* _Exercise brief_: Please write each record out again word for word.

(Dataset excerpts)
____________________

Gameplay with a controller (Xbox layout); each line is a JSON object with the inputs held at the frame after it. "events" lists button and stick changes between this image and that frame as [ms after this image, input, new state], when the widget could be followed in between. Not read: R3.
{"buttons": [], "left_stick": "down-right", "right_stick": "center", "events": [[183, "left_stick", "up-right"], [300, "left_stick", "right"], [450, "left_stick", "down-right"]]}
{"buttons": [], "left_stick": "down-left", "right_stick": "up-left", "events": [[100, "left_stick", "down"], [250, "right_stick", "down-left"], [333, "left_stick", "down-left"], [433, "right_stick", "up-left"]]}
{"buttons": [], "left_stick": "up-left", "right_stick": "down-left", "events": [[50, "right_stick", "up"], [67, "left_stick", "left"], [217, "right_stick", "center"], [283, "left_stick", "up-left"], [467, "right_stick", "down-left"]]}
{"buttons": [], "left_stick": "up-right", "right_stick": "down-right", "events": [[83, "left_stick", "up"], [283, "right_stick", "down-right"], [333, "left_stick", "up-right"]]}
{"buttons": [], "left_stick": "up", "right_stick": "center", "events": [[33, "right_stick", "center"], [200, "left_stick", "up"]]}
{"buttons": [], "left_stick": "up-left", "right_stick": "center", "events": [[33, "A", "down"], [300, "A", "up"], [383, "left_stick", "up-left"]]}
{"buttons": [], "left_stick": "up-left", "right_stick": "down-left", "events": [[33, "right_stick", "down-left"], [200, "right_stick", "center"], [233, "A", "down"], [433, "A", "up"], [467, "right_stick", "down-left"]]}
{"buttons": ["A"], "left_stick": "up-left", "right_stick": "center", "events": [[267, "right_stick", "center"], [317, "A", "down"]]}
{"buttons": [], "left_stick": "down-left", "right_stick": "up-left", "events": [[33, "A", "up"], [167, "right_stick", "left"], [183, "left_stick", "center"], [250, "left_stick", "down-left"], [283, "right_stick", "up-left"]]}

____________________

* _Output for this exercise_:
Gameplay with a controller (Xbox layout); each line is a JSON object with the inputs held at the frame after it. "events" lists button and stick changes between this image and that frame as [ms after this image, input, new state], when the widget could be followed in between. Not read: R3.
{"buttons": [], "left_stick": "down-right", "right_stick": "center", "events": [[183, "left_stick", "up-right"], [300, "left_stick", "right"], [450, "left_stick", "down-right"]]}
{"buttons": [], "left_stick": "down-left", "right_stick": "up-left", "events": [[100, "left_stick", "down"], [250, "right_stick", "down-left"], [333, "left_stick", "down-left"], [433, "right_stick", "up-left"]]}
{"buttons": [], "left_stick": "up-left", "right_stick": "down-left", "events": [[50, "right_stick", "up"], [67, "left_stick", "left"], [217, "right_stick", "center"], [283, "left_stick", "up-left"], [467, "right_stick", "down-left"]]}
{"buttons": [], "left_stick": "up-right", "right_stick": "down-right", "events": [[83, "left_stick", "up"], [283, "right_stick", "down-right"], [333, "left_stick", "up-right"]]}
{"buttons": [], "left_stick": "up", "right_stick": "center", "events": [[33, "right_stick", "center"], [200, "left_stick", "up"]]}
{"buttons": [], "left_stick": "up-left", "right_stick": "center", "events": [[33, "A", "down"], [300, "A", "up"], [383, "left_stick", "up-left"]]}
{"buttons": [], "left_stick": "up-left", "right_stick": "down-left", "events": [[33, "right_stick", "down-left"], [200, "right_stick", "center"], [233, "A", "down"], [433, "A", "up"], [467, "right_stick", "down-left"]]}
{"buttons": ["A"], "left_stick": "up-left", "right_stick": "center", "events": [[267, "right_stick", "center"], [317, "A", "down"]]}
{"buttons": [], "left_stick": "down-left", "right_stick": "up-left", "events": [[33, "A", "up"], [167, "right_stick", "left"], [183, "left_stick", "center"], [250, "left_stick", "down-left"], [283, "right_stick", "up-left"]]}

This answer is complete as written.